The current DeFi security situation remains severe, making it hard to imagine what new threats the industry will face after Mythos is publicly released.
The Biggest Problem: Risk-Reward Ratio Has Long Been Imbalanced
For ordinary DeFi participants, liquidity providers (LPs), and whales, the most important issue now is to sit down and do the math.
For a long time, users chose to deposit funds into DeFi to pursue annualized returns several times higher than traditional finance. During bull markets or periods of liquidity mining frenzy, yields of 10%, 20%, or even higher were enough to cover people’s psychological expectations of “potential technical risks.”
But today, this underlying logic has long been shaken or even overturned; the risk-reward ratio of DeFi has become imbalanced. On the yield side, as the market enters stock game play, the safety cushion has thickened, and the actual yields of most mainstream, relatively reliable DeFi protocols have retreated to single-digit ranges; on the risk side, users’ principal is exposed to a black box that could be breached by AI at any time, and instantly emptied by flash loans; once a protocol is attacked, the token could become worthless and the liquidity pool drained within minutes, with no legal, insurance, or central bank able to cover it.

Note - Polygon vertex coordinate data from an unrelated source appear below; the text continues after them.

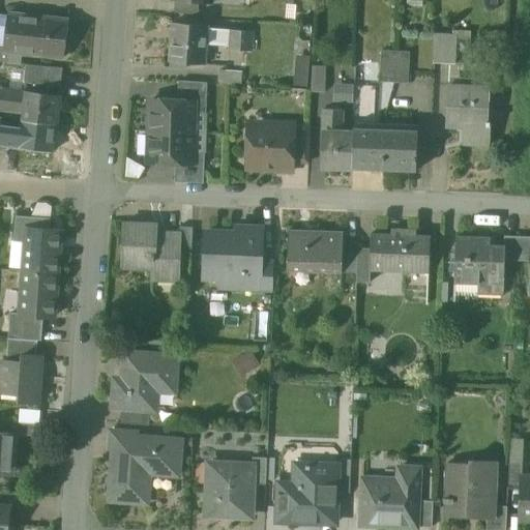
[(199,3),(175,1),(174,13),(198,16),(199,3)]
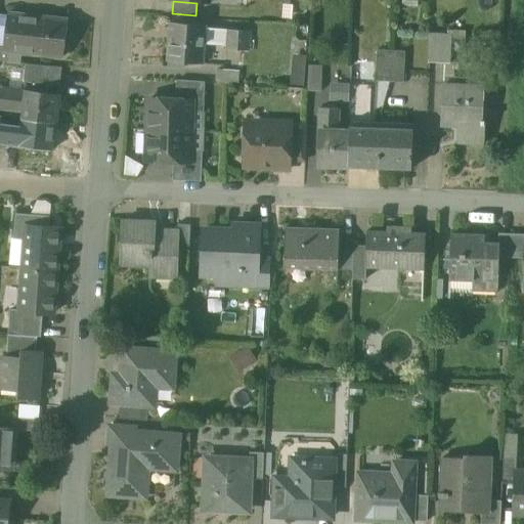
[(0,14),(0,61),(20,63),(22,52),(3,50),(7,16),(0,14)]
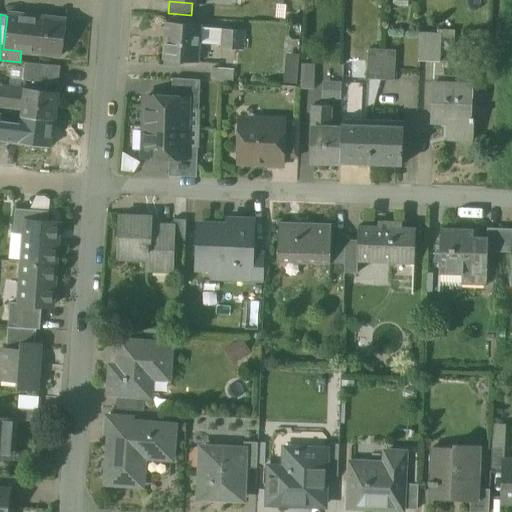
[(66,20),(7,14),(7,16),(3,49),(21,51),(62,56),(66,20)]
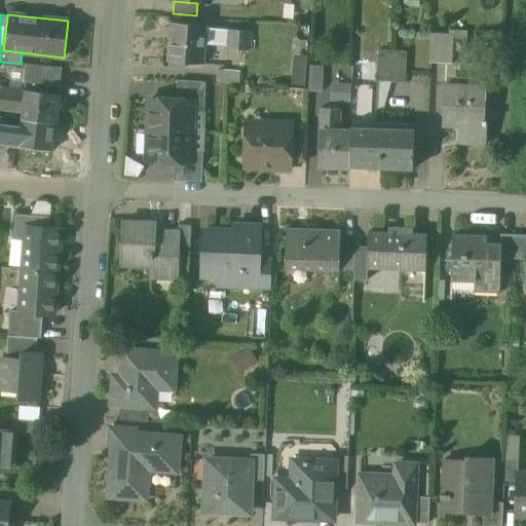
[(207,26),(171,24),(167,62),(170,62),(168,68),(185,69),(185,63),(203,65),(204,47),(207,29),(207,26)]
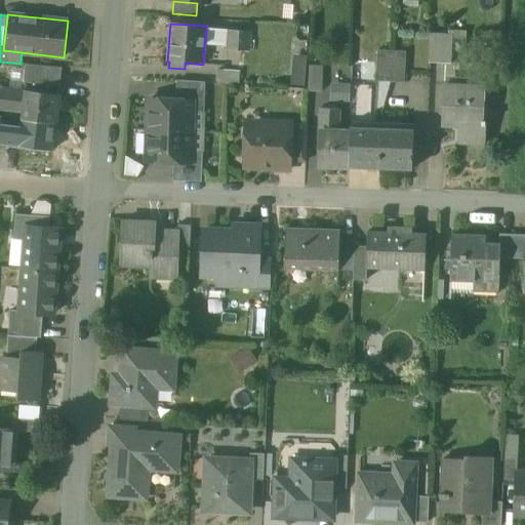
[(219,30),(206,29),(204,47),(217,48),(219,30)]
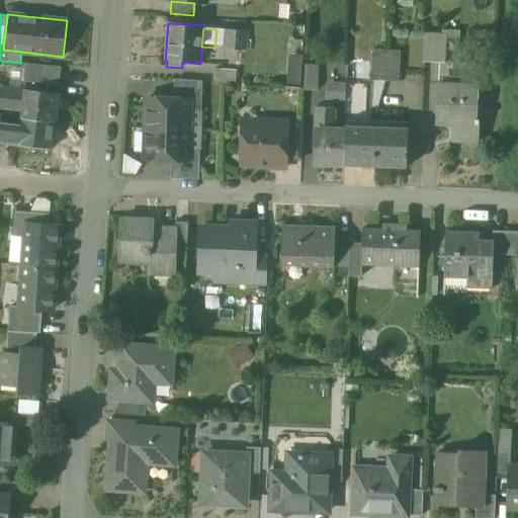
[(241,31),(225,29),(223,57),(239,59),(241,31)]
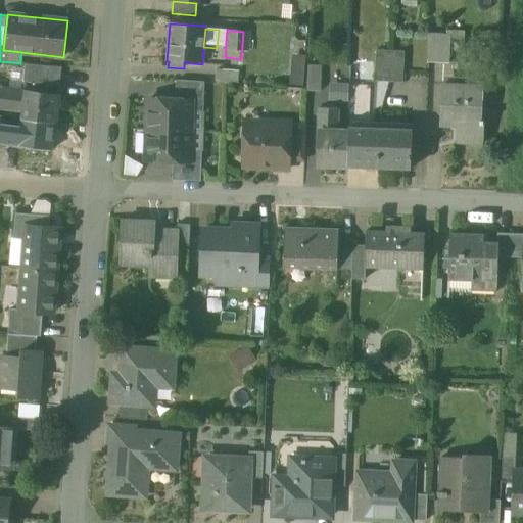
[(452,36),(429,35),(428,63),(449,64),(452,36)]
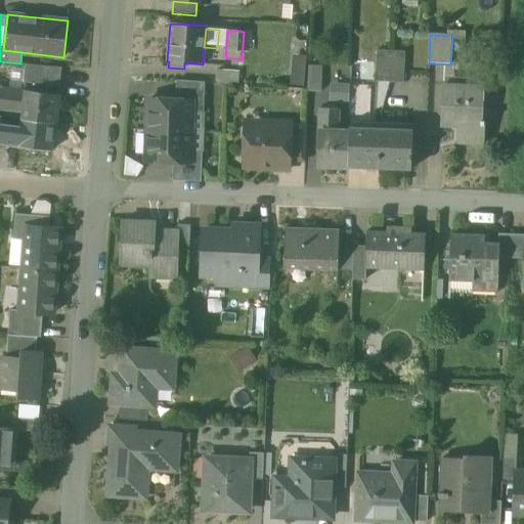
[(391,51),(378,51),(377,82),(390,83),(391,51)]
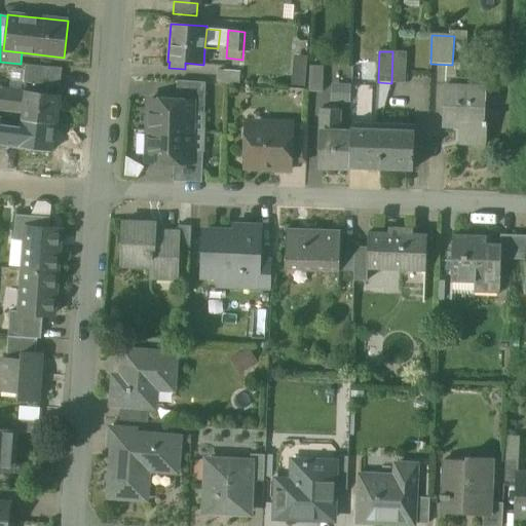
[(407,52),(392,51),(391,83),(406,83),(407,52)]
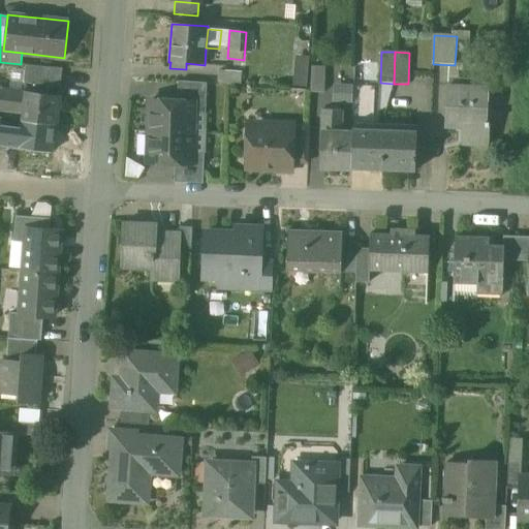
[(292,83),(307,83),(308,53),(293,53),(292,83)]
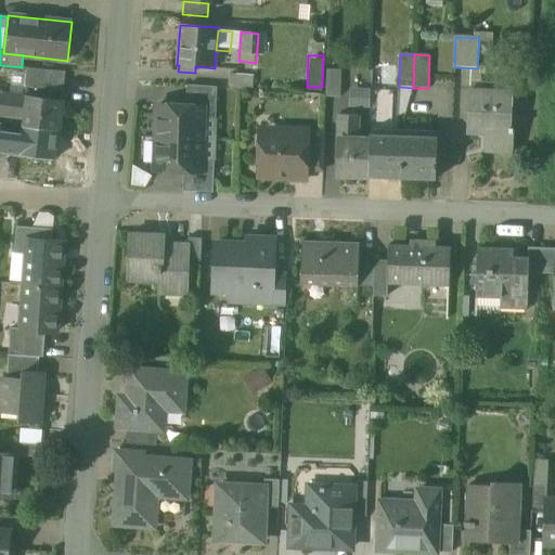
[(65,72),(27,68),(24,87),(63,92),(65,72)]
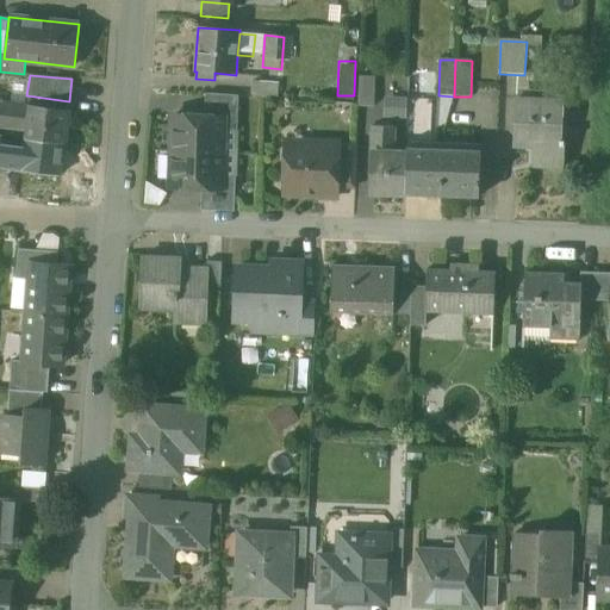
[(375,79),(360,78),(359,106),(374,106),(375,79)]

Taking on a 100% risk of principal loss for approximately 5% annualized returns is clearly not a good deal.
Manuel’s words may sound absolute, but they tear away the last fig leaf of DeFi. In the face of hackers using AI as a regular weapon and the constant eruption of security incidents in the industry, if you are not psychologically prepared to lose 100% of your principal for a certain return, then "withdrawing funds as soon as possible and securing your gains" may be the most rational and risk-averse choice under the current market cycle.